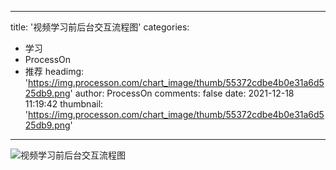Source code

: 
---
title: '视频学习前后台交互流程图'
categories: 
 - 学习
 - ProcessOn
 - 推荐
headimg: 'https://img.processon.com/chart_image/thumb/55372cdbe4b0e31a6d525db9.png'
author: ProcessOn
comments: false
date: 2021-12-18 11:19:42
thumbnail: 'https://img.processon.com/chart_image/thumb/55372cdbe4b0e31a6d525db9.png'
---

<div>   
<img class="thumb" alt="视频学习前后台交互流程图" src="https://img.processon.com/chart_image/thumb/55372cdbe4b0e31a6d525db9.png" referrerpolicy="no-referrer">
<p></p>  
</div>
            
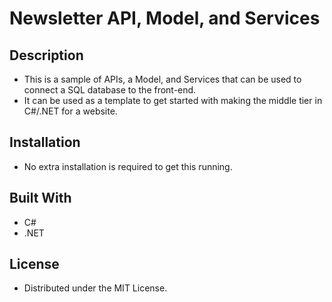 # Newsletter API, Model, and Services

## Description

- This is a sample of APIs, a Model, and Services that can be used to connect a SQL database to the front-end.
- It can be used as a template to get started with making the middle tier in C#/.NET for a website.

## Installation

- No extra installation is required to get this running. 

## Built With

- C#
- .NET


## License

- Distributed under the MIT License.
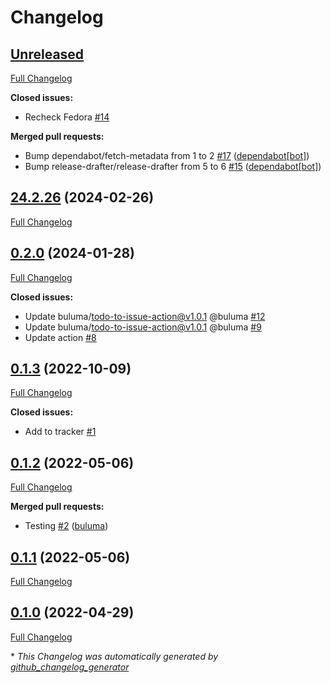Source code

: # Changelog

## [Unreleased](https://github.com/buluma/ansible-role-transmission/tree/HEAD)

[Full Changelog](https://github.com/buluma/ansible-role-transmission/compare/24.2.26...HEAD)

**Closed issues:**

- Recheck Fedora [\#14](https://github.com/buluma/ansible-role-transmission/issues/14)

**Merged pull requests:**

- Bump dependabot/fetch-metadata from 1 to 2 [\#17](https://github.com/buluma/ansible-role-transmission/pull/17) ([dependabot[bot]](https://github.com/apps/dependabot))
- Bump release-drafter/release-drafter from 5 to 6 [\#15](https://github.com/buluma/ansible-role-transmission/pull/15) ([dependabot[bot]](https://github.com/apps/dependabot))

## [24.2.26](https://github.com/buluma/ansible-role-transmission/tree/24.2.26) (2024-02-26)

[Full Changelog](https://github.com/buluma/ansible-role-transmission/compare/0.2.0...24.2.26)

## [0.2.0](https://github.com/buluma/ansible-role-transmission/tree/0.2.0) (2024-01-28)

[Full Changelog](https://github.com/buluma/ansible-role-transmission/compare/0.1.3...0.2.0)

**Closed issues:**

- Update buluma/todo-to-issue-action@v1.0.1 @buluma [\#12](https://github.com/buluma/ansible-role-transmission/issues/12)
- Update buluma/todo-to-issue-action@v1.0.1 @buluma [\#9](https://github.com/buluma/ansible-role-transmission/issues/9)
- Update action [\#8](https://github.com/buluma/ansible-role-transmission/issues/8)

## [0.1.3](https://github.com/buluma/ansible-role-transmission/tree/0.1.3) (2022-10-09)

[Full Changelog](https://github.com/buluma/ansible-role-transmission/compare/0.1.2...0.1.3)

**Closed issues:**

- Add to tracker [\#1](https://github.com/buluma/ansible-role-transmission/issues/1)

## [0.1.2](https://github.com/buluma/ansible-role-transmission/tree/0.1.2) (2022-05-06)

[Full Changelog](https://github.com/buluma/ansible-role-transmission/compare/0.1.1...0.1.2)

**Merged pull requests:**

- Testing [\#2](https://github.com/buluma/ansible-role-transmission/pull/2) ([buluma](https://github.com/buluma))

## [0.1.1](https://github.com/buluma/ansible-role-transmission/tree/0.1.1) (2022-05-06)

[Full Changelog](https://github.com/buluma/ansible-role-transmission/compare/0.1.0...0.1.1)

## [0.1.0](https://github.com/buluma/ansible-role-transmission/tree/0.1.0) (2022-04-29)

[Full Changelog](https://github.com/buluma/ansible-role-transmission/compare/3bb03291480caef34acc1ad6ea54a659fd47e0fe...0.1.0)



\* *This Changelog was automatically generated by [github_changelog_generator](https://github.com/github-changelog-generator/github-changelog-generator)*
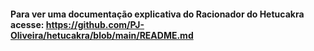 #### Para ver uma documentação explicativa do Racionador do Hetucakra acesse: https://github.com/PJ-Oliveira/hetucakra/blob/main/README.md
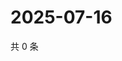 # 2025-07-16

共 0 条

<!-- BEGIN ZHIHUQUESTIONS -->
<!-- 最后更新时间 Wed Jul 16 2025 22:12:14 GMT+0800 (China Standard Time) -->

<!-- END ZHIHUQUESTIONS -->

______________________________

• **WRITTEN TASK**: Show every line of the listing that includes the word "from".

• **THE ANSWER**:
- Bump dependabot/fetch-metadata from 1 to 2 [\#17](https://github.com/buluma/ansible-role-transmission/pull/17) ([dependabot[bot]](https://github.com/apps/dependabot))
- Bump release-drafter/release-drafter from 5 to 6 [\#15](https://github.com/buluma/ansible-role-transmission/pull/15) ([dependabot[bot]](https://github.com/apps/dependabot))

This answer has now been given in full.